In Kollaboration mit dem Team von David C. Nelson an der UC Riverside in Kalifornien konnten die Autoren auch zeigen, dass Ethylen die Ansammlung von SMAX1 auch in Pflanzen fördert, welche die Fähigkeit zur Symbiose mit Pilzen verloren haben. Die Bedeutung dieser Entdeckung reicht also über die Pflanze-Pilz-Symbiose hinaus.
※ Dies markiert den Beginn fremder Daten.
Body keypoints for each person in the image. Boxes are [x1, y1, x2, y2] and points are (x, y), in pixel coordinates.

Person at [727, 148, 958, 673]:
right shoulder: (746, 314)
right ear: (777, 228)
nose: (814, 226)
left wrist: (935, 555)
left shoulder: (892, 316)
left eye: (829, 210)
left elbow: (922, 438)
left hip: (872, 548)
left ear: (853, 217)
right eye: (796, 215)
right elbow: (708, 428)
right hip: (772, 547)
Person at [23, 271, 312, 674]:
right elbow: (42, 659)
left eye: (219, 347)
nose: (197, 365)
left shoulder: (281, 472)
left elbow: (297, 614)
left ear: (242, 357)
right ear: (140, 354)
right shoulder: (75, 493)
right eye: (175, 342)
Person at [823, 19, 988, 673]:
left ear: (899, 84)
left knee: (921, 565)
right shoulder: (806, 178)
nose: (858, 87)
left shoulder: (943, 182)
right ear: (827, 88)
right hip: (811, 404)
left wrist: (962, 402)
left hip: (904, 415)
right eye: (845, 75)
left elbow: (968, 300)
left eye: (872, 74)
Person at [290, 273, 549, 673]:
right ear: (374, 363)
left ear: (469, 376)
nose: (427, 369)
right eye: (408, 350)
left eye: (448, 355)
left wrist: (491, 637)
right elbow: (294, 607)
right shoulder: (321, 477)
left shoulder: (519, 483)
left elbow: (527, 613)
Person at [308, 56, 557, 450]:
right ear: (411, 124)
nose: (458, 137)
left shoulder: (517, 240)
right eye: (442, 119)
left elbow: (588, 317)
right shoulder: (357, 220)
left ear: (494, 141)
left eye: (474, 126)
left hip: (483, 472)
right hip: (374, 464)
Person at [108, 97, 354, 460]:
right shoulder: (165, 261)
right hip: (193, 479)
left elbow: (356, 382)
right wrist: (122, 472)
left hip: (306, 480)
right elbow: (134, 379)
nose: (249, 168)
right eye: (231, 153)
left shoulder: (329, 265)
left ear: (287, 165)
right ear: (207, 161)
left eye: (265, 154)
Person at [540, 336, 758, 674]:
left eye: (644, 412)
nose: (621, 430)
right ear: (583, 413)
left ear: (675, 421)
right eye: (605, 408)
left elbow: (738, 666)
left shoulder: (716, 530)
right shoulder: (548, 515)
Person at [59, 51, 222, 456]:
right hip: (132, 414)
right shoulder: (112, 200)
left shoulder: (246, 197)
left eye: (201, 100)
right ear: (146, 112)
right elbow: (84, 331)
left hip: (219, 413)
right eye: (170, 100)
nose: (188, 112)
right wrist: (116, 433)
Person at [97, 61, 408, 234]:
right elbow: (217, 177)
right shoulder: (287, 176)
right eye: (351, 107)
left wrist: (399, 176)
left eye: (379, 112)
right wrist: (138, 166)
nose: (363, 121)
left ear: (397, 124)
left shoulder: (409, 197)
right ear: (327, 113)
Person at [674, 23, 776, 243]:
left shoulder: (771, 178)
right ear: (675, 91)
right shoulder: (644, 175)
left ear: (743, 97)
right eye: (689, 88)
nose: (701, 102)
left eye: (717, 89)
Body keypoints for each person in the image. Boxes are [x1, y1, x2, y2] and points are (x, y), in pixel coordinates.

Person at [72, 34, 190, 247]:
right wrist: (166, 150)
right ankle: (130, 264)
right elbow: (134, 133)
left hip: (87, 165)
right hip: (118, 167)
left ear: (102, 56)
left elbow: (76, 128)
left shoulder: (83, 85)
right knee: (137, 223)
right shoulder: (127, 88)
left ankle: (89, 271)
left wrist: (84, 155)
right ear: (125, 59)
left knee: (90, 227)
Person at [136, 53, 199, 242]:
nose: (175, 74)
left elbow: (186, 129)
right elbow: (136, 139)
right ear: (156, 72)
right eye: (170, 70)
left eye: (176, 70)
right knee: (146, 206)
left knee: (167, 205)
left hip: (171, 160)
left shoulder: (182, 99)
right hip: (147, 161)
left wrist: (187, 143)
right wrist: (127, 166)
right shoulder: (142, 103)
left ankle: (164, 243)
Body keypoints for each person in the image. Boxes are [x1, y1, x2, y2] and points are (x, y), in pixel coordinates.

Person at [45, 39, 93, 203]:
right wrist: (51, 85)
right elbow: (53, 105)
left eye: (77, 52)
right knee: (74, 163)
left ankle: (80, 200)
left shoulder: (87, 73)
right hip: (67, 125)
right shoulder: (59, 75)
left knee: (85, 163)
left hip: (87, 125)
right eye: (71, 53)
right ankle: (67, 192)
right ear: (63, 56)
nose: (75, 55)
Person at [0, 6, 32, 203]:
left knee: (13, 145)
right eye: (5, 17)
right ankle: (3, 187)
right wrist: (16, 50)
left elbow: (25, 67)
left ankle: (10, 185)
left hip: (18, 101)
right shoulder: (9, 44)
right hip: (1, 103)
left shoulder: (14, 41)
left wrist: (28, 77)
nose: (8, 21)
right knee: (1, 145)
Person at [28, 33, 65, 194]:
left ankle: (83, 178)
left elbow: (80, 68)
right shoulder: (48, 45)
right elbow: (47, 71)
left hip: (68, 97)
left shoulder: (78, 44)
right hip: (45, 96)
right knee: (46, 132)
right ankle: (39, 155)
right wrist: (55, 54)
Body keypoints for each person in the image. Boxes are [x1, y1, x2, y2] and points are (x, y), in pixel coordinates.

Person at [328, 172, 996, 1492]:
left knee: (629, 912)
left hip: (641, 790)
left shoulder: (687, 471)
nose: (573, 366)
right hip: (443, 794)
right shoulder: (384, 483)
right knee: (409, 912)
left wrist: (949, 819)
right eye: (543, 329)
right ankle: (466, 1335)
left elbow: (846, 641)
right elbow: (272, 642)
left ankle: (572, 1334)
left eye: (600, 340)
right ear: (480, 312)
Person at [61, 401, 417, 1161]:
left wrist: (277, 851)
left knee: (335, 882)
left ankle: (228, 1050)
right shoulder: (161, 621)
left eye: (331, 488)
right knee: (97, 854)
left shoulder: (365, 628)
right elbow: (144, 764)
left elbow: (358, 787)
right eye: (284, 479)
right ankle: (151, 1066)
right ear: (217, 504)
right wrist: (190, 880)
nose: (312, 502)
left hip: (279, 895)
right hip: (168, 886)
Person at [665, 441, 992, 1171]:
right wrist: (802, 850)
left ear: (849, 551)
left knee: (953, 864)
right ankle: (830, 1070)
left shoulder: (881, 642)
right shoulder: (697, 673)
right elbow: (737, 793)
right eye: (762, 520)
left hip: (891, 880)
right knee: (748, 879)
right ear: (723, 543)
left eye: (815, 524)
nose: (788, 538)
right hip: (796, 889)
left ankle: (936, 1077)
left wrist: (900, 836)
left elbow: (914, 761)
Es wird spannend, in der Zukunft die Rolle dieses Phänomens außerhalb der Symbiose zu erforschen.
Ein Verständnis dafür, wie Pflanzen die Symbiose zu Pilzen unter Stressbedingungen regulieren, könnte Informationen darüber liefern, wie gezielt Nutzpflanzen gezüchtet werden können, die auch unter veränderten Stress- oder Klimabedingungen vorteilhafte Partnerschaften mit Pilzen eingehen. Dieses Wissen könnte in Zukunft beispielsweise dabei helfen, Pflanzen auch unter neuen klimatischen Bedingungen mit ausreichend Wasser und Nährstoffen zu versorgen und Ernten zu sichern.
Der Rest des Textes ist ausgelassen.